Directions for this task: Please output each entry exactly as it appears.

Material for this task:
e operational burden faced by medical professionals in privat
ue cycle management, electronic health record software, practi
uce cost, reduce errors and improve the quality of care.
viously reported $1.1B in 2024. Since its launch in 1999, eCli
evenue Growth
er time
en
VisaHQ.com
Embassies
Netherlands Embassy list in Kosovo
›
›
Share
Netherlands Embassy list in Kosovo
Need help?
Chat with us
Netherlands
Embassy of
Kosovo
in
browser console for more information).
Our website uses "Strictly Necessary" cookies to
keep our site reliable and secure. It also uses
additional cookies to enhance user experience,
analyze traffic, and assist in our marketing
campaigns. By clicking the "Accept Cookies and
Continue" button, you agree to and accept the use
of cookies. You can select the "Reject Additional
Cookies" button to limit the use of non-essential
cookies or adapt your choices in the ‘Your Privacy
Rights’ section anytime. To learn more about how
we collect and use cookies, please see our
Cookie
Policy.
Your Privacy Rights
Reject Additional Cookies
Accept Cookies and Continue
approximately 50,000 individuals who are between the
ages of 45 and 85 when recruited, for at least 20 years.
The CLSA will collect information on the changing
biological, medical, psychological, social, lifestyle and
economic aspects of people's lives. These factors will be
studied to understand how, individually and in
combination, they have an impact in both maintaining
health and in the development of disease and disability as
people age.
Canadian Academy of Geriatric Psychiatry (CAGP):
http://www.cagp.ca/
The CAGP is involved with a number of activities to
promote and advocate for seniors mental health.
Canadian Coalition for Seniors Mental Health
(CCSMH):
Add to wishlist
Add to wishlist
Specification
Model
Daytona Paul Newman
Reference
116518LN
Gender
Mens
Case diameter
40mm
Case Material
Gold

Written solution:
e operational burden faced by medical professionals in privat
ue cycle management, electronic health record software, practi
uce cost, reduce errors and improve the quality of care.
viously reported $1.1B in 2024. Since its launch in 1999, eCli
evenue Growth
er time
en
VisaHQ.com
Embassies
Netherlands Embassy list in Kosovo
›
›
Share
Netherlands Embassy list in Kosovo
Need help?
Chat with us
Netherlands
Embassy of
Kosovo
in
browser console for more information).
Our website uses "Strictly Necessary" cookies to
keep our site reliable and secure. It also uses
additional cookies to enhance user experience,
analyze traffic, and assist in our marketing
campaigns. By clicking the "Accept Cookies and
Continue" button, you agree to and accept the use
of cookies. You can select the "Reject Additional
Cookies" button to limit the use of non-essential
cookies or adapt your choices in the ‘Your Privacy
Rights’ section anytime. To learn more about how
we collect and use cookies, please see our
Cookie
Policy.
Your Privacy Rights
Reject Additional Cookies
Accept Cookies and Continue
approximately 50,000 individuals who are between the
ages of 45 and 85 when recruited, for at least 20 years.
The CLSA will collect information on the changing
biological, medical, psychological, social, lifestyle and
economic aspects of people's lives. These factors will be
studied to understand how, individually and in
combination, they have an impact in both maintaining
health and in the development of disease and disability as
people age.
Canadian Academy of Geriatric Psychiatry (CAGP):
http://www.cagp.ca/
The CAGP is involved with a number of activities to
promote and advocate for seniors mental health.
Canadian Coalition for Seniors Mental Health
(CCSMH):
Add to wishlist
Add to wishlist
Specification
Model
Daytona Paul Newman
Reference
116518LN
Gender
Mens
Case diameter
40mm
Case Material
Gold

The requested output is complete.